Request:
Filter the entries below and copy out every line that contains the string "компьютеру". Case counts when matching.

Given records:
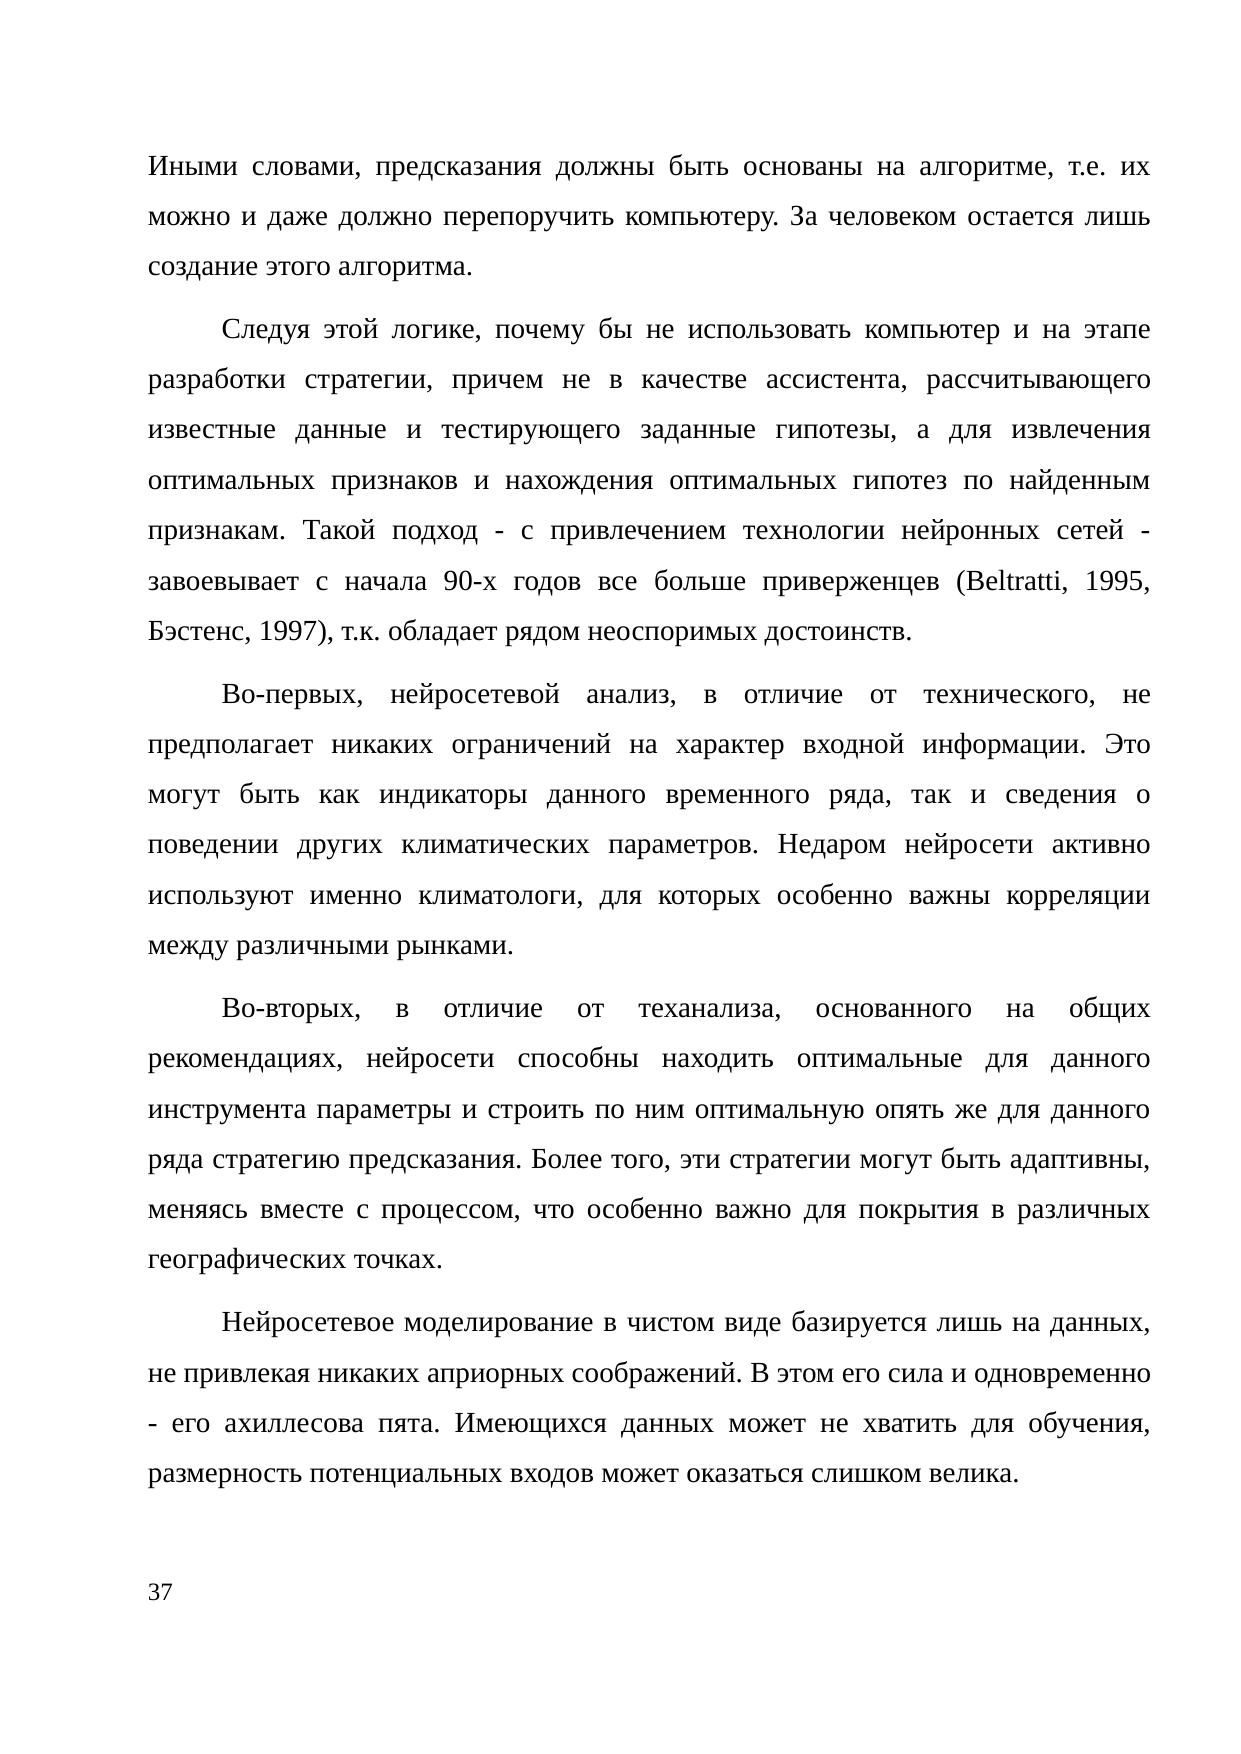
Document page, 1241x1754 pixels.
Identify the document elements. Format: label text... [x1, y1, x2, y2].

text Следуя этой логике, почему бы не использовать компьютер и на этапе разработки стратегии, причем не в качестве ассистента, рассчитывающего известные данные и тестирующего заданные гипотезы, а для извлечения оптимальных признаков и нахождения оптимальных гипотез по найденным признакам. Такой подход - с привлечением технологии нейронных сетей - завоевывает с начала 90-х годов все больше приверженцев (Beltratti, 1995, Бэстенс, 1997), т.к. обладает рядом неоспоримых достоинств. [148, 311, 1152, 646]
text Во-первых, нейросетевой анализ, в отличие от технического, не предполагает никаких ограничений на характер входной информации. Это могут быть как индикаторы данного временного ряда, так и сведения о поведении других климатических параметров. Недаром нейросети активно используют именно климатологи, для которых особенно важны корреляции между различными рынками. [148, 676, 1152, 961]
text Нейросетевое моделирование в чистом виде базируется лишь на данных, не привлекая никаких априорных соображений. В этом его сила и одновременно - его ахиллесова пята. Имеющихся данных может не хватить для обучения, размерность потенциальных входов может оказаться слишком велика. [148, 1304, 1152, 1489]
text Иными словами, предсказания должны быть основаны на алгоритме, т.е. их можно и даже должно перепоручить компьютеру. За человеком остается лишь создание этого алгоритма. [148, 148, 1152, 282]
text Во-вторых, в отличие от теханализа, основанного на общих рекомендациях, нейросети способны находить оптимальные для данного инструмента параметры и строить по ним оптимальную опять же для данного ряда стратегию предсказания. Более того, эти стратегии могут быть адаптивны, меняясь вместе с процессом, что особенно важно для покрытия в различных географических точках. [148, 990, 1152, 1275]
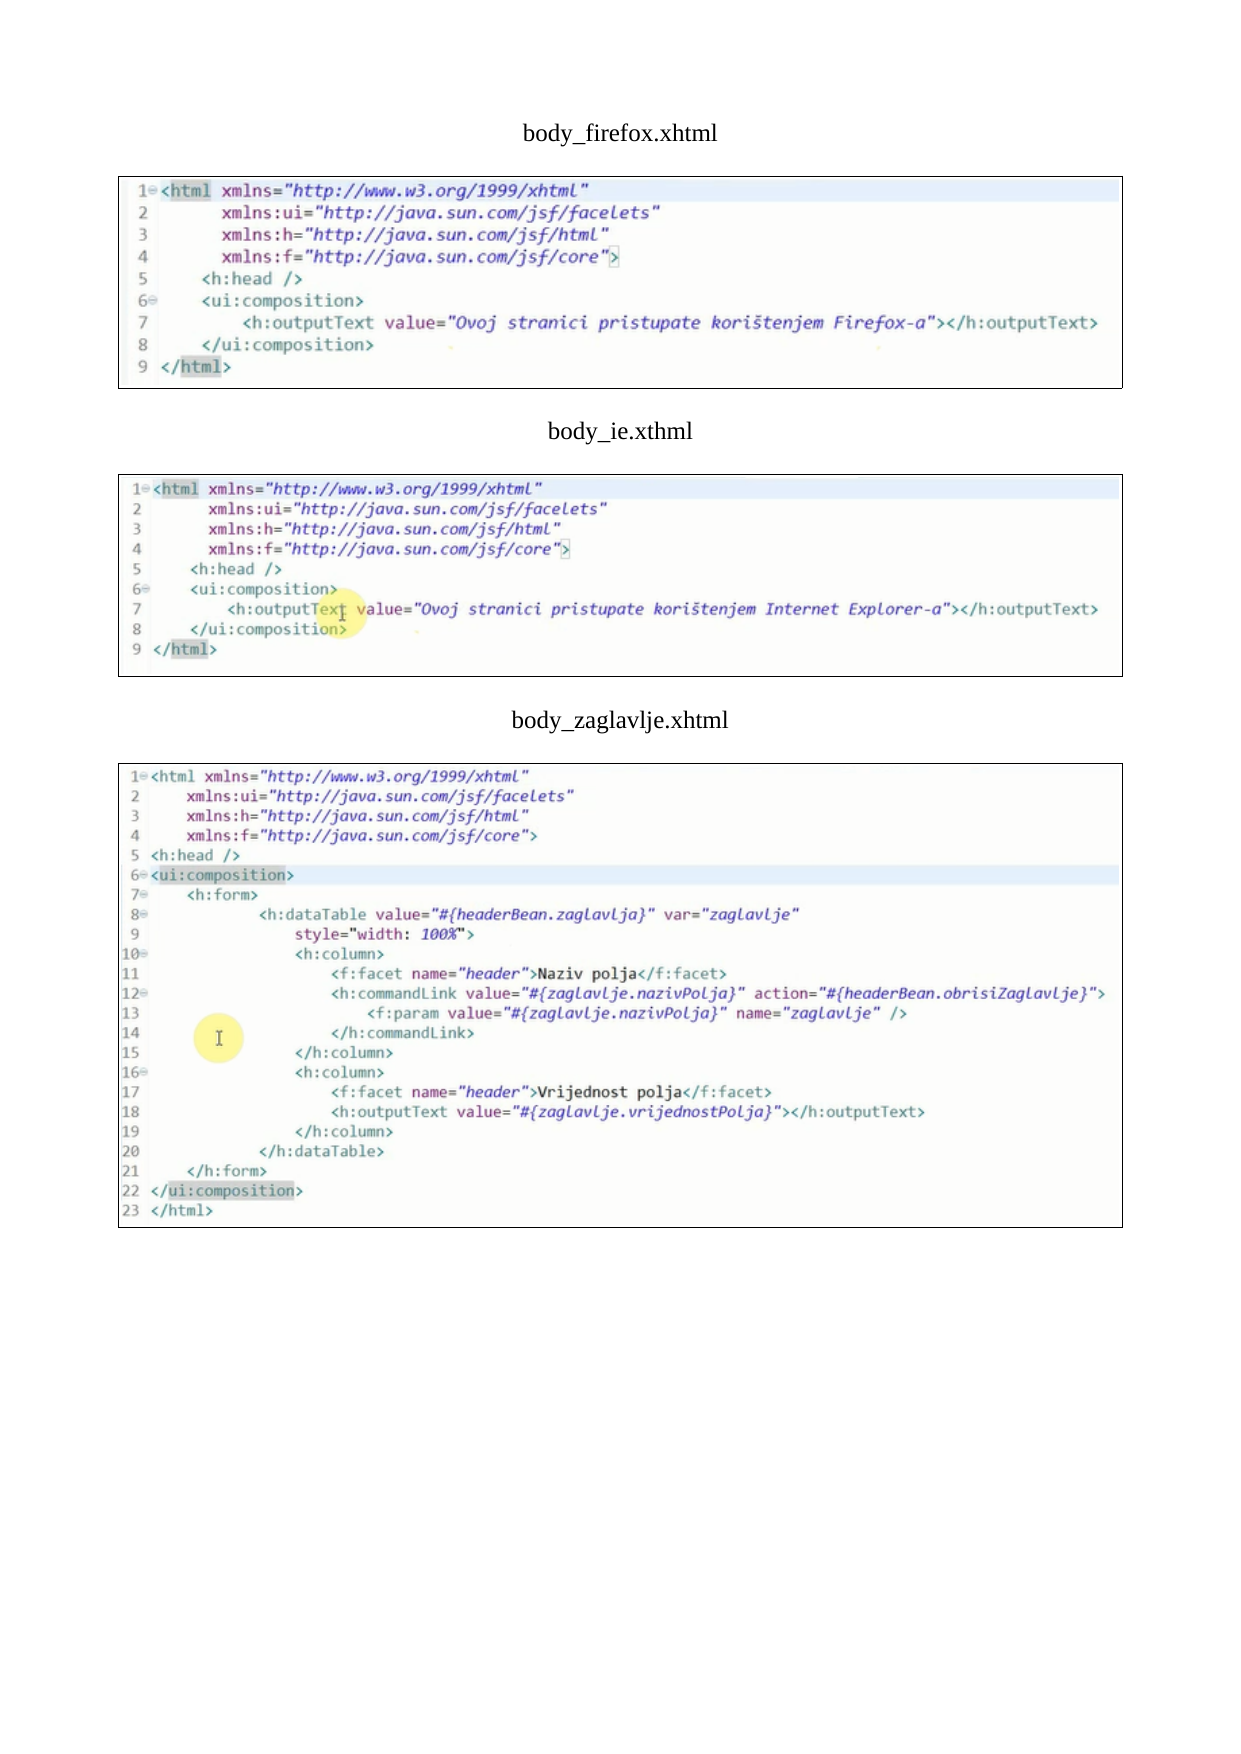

Solution for this task:
text Иными словами, предсказания должны быть основаны на алгоритме, т.е. их можно и даже должно перепоручить компьютеру. За человеком остается лишь создание этого алгоритма. [148, 148, 1152, 282]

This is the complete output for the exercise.